The book of Job projects what we have been describing. Here is a Clayton paraphrase of Job beginning with chapter 1, verse 6.

Let me point out that it is not God that afflicted Job. God allowed Satan to afflict Job but God did not do it. It is also not God that afflicts you. It is Satan who brings the problems into your life—not God. Job had severe problems and losses, but he stayed faithful to God. Now let us go to the 2nd chapter, verse 1 (Clayton paraphrase).

Notice once again that God drew the line on what He would allow. Now we might look at this incident and say, “That was a terrible thing that God did to innocent Job.” How did Job look at it? In Job 42:5, Job looked back on what had happened and said, “Lord, before all of this I had heard of thee byte ear, but now mine eye seeth thee.” He went on and praised God, because he saw the reason for his creation and he sensed he had served a purpose in God’s plan.

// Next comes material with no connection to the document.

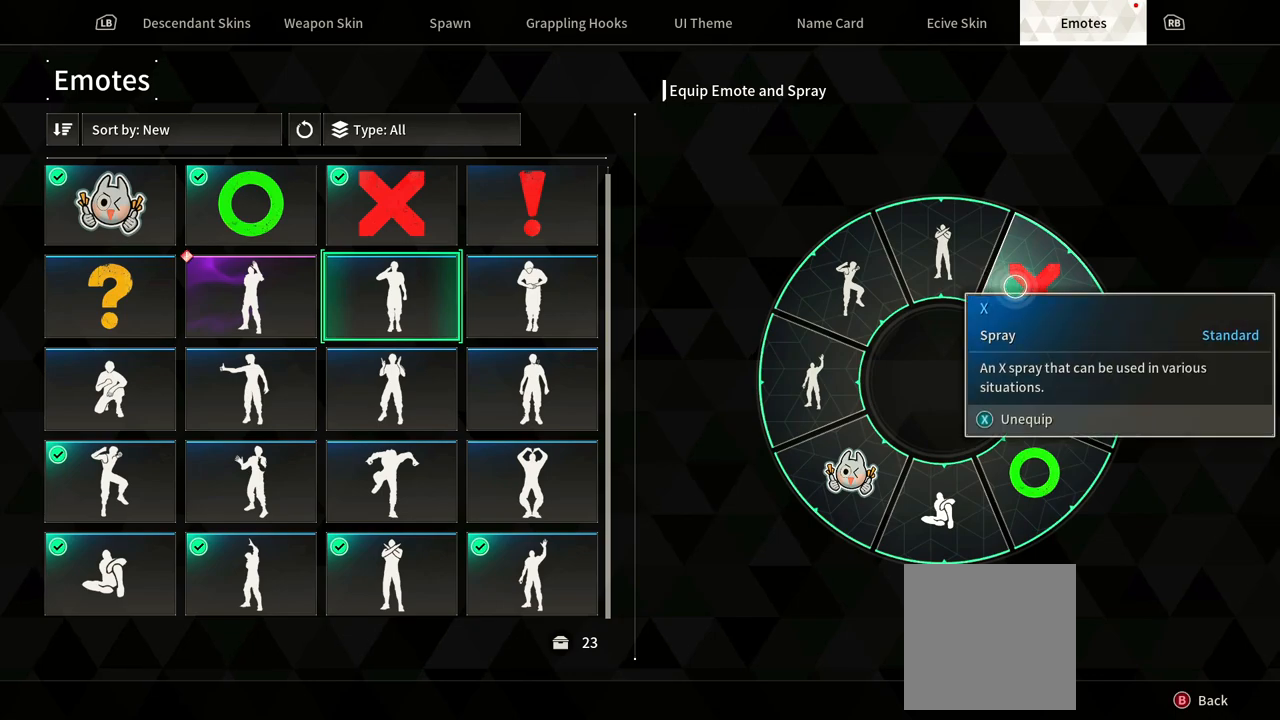
{"buttons": [], "left_stick": "center", "right_stick": "center", "events": [[117, "left_stick", "center"]]}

How much will we remember in eternity of the pain that we have had on the earth? You go to the dentist and you get a novacain shot. Why? Because you are willing to gamble 30 seconds of the needle against what seems like three hours of the drill - right? Seventy-five years of suffering will not seem like much in the context of eternity.

You and I

So why has God created man? The answer is seen in the story of Job, but we can see even more as we reason and think. I have a reason for being! Bad things have happened in my life. I have a retarded son who has recently lost his vision; my wife is diabetic with visual complications; I have had bad things happen to my other children; I am sure that there are more problems ahead. As a Christian, I can say, “OK, I don’t like it, but I know God will not give me more than I can handle (I Corinthians 10:13), and I know that God will make good come out of these bad things (Romans 8:28; John 9:1-7). How do atheists handle the same problems that I have? I do not believe that they can. If this life is all there is, and if our purpose is solely to enjoy and extract all that we can from this life, then tragedy is a catastrophe. The purpose of pleasure is impossible, and life is meaningless.